When the new academic program was introduced at Central in the 2021-22 academic year, theatre and choir opportunities came together for students passionate in both spaces. Originally a theatre minor involved in choir, Waymire’s move was the perfect fit. With this new opportunity available to her, Waymire submitted the necessary paperwork and became the first student to declare a major in musical theatre.

“Tying the knots between theater and music was fun because musical theater wasn’t a major until a few years ago,” Waymire shares. “It was fun to be one of the trailblazers to tie those two programs together.”

As she shares the stage with other passionate students, Waymire takes pride in watching the program grow.

“We have a handful of musical theater majors now, a few in acting and a few in design,” she says. “It keeps growing every day. It’s a good feeling to see it continue to build.”

Waymire is always a friendly face in the theatre, both for returning students and for anyone trying it out for the first time. During her college experience, Waymire has been involved in every Central production — as a performer, backstage hand or a mixture of both.

Central students from a variety of majors and backgrounds collaborate with Waymire in productions. No matter what student organizations they are involved in, the theatre department makes it possible for everyone interested to participate.

“Two months before opening, we start having rehearsals Sunday through Thursday nights. Rehearsals are always after everything else is over,” Waymire shares.

The timing works in everyone’s favor, allowing students with a variety of interests to share the spotlight.

“A lot of students are athletes, and they’re involved in almost everything else that you can be involved with,” Waymire says. “It seems like at other schools, if you play football, that’s all you do. If you’re in choir, that’s all you do. But here, it’s more unusual to only have one thing that you’re doing. Everything’s very intertwined.”

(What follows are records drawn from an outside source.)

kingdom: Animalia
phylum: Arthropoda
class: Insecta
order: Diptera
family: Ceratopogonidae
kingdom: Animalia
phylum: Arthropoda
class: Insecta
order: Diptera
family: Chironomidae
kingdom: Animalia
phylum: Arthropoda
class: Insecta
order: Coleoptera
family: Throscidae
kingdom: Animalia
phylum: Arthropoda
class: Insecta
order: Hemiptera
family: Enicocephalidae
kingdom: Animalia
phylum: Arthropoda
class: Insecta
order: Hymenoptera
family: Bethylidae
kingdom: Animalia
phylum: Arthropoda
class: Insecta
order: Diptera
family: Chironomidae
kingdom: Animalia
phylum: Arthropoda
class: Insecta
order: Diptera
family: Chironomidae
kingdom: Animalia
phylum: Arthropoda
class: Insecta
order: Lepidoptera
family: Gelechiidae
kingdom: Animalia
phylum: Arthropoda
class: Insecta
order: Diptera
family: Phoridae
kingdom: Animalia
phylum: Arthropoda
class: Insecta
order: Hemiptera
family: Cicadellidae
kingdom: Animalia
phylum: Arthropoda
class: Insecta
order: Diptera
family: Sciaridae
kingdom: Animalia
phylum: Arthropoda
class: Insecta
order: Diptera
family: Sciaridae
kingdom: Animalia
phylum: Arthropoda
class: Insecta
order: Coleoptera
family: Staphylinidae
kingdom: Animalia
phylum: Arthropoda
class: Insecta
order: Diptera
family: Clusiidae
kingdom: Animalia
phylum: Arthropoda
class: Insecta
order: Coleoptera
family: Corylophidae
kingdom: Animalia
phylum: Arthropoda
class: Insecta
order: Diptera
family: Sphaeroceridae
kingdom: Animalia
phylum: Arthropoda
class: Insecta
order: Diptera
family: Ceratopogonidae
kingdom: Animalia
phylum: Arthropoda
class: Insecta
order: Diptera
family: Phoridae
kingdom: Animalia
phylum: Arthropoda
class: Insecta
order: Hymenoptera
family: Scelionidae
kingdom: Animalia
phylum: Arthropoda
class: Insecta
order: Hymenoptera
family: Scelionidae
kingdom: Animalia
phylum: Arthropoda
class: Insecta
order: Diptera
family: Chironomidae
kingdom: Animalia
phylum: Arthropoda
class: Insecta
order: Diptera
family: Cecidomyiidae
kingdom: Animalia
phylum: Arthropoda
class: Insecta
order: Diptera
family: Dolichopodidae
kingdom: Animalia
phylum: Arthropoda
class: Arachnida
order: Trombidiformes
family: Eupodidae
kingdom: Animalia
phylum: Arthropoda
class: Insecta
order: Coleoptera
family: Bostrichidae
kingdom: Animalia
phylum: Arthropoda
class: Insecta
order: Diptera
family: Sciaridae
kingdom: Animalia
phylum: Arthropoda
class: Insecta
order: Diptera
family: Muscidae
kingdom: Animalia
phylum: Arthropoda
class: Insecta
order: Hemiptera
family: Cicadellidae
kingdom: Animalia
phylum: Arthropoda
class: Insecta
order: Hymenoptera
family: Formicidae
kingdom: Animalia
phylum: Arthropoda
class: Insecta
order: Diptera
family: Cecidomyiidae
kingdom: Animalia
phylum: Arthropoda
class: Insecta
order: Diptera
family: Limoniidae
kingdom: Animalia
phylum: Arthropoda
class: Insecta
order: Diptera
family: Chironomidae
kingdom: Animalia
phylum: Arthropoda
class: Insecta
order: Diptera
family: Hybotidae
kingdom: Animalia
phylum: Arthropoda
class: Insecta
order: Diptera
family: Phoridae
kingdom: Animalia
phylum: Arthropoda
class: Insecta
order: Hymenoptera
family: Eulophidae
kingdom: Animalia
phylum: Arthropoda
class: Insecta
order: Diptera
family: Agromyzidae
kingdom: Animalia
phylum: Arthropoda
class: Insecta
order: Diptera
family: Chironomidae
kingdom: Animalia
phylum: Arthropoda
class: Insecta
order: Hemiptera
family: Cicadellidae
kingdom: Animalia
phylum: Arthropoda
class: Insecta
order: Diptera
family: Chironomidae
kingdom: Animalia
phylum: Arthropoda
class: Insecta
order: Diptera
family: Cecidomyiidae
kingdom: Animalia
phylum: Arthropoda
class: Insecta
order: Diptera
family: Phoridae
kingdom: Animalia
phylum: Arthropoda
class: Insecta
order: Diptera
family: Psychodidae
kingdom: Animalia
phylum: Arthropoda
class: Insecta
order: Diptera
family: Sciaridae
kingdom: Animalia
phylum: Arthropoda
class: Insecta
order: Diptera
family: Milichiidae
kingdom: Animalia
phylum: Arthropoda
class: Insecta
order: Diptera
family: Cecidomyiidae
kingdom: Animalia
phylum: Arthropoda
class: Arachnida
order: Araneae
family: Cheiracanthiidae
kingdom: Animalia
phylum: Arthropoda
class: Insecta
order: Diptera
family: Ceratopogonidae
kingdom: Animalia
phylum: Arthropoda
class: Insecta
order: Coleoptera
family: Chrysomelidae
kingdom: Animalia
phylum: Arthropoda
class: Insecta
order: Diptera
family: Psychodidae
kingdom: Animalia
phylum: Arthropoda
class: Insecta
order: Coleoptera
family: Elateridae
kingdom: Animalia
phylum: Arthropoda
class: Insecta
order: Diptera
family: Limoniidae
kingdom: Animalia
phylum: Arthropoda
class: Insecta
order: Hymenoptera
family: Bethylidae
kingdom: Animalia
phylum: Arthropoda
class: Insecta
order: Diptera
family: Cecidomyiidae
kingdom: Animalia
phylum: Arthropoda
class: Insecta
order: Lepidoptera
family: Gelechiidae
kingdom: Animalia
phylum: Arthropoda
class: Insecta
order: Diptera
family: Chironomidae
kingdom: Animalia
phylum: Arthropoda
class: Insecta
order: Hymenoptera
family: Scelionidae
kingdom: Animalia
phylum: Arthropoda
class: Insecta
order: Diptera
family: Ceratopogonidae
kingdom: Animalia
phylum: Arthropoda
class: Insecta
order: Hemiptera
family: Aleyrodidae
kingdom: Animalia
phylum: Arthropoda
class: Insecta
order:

“We have athletes that are coming to theater rehearsals after practice. We have people who have to go to campus ministries right after rehearsal at night,” Waymire continues. “Everybody that’s in choir and also in the musical will eat dinner together right after choir and then come to rehearsal together. It’s really fun to have different organizations come together for theater.”

Waymire is thankful for the opportunity to tap into all of her passions. Her major in musical theatre allows her to expand her musical knowledge while also performing as characters on stage. Her experience designing lighting, sets and other technical pieces of the theatre helps her build knowledge of all aspects of a performance.

The decision to become a musical theatre major wasn’t something Waymire did immediately as a first-year student. Instead, it was an opportunity to pursue something different after discovering her original major may not be the right fit. Her passion for performance was supported by advice she received her first year at Central — advice that she carries and shares with others as much as she can.

“Don’t major in a profession, major in an interest,” Waymire says. “Once I changed my major to something that interests me, so many more doors opened. I learned about all the different things that I could do with that major.”

Originally an education major with a theatre minor, her turning point came with the news of a new opportunity to major in musical theatre. Today, she knows she made the right choice for her future. All it took was a new perspective.

“I think people are nervous about changing their minds and changing their majors, but sometimes that’s the best thing you can do.”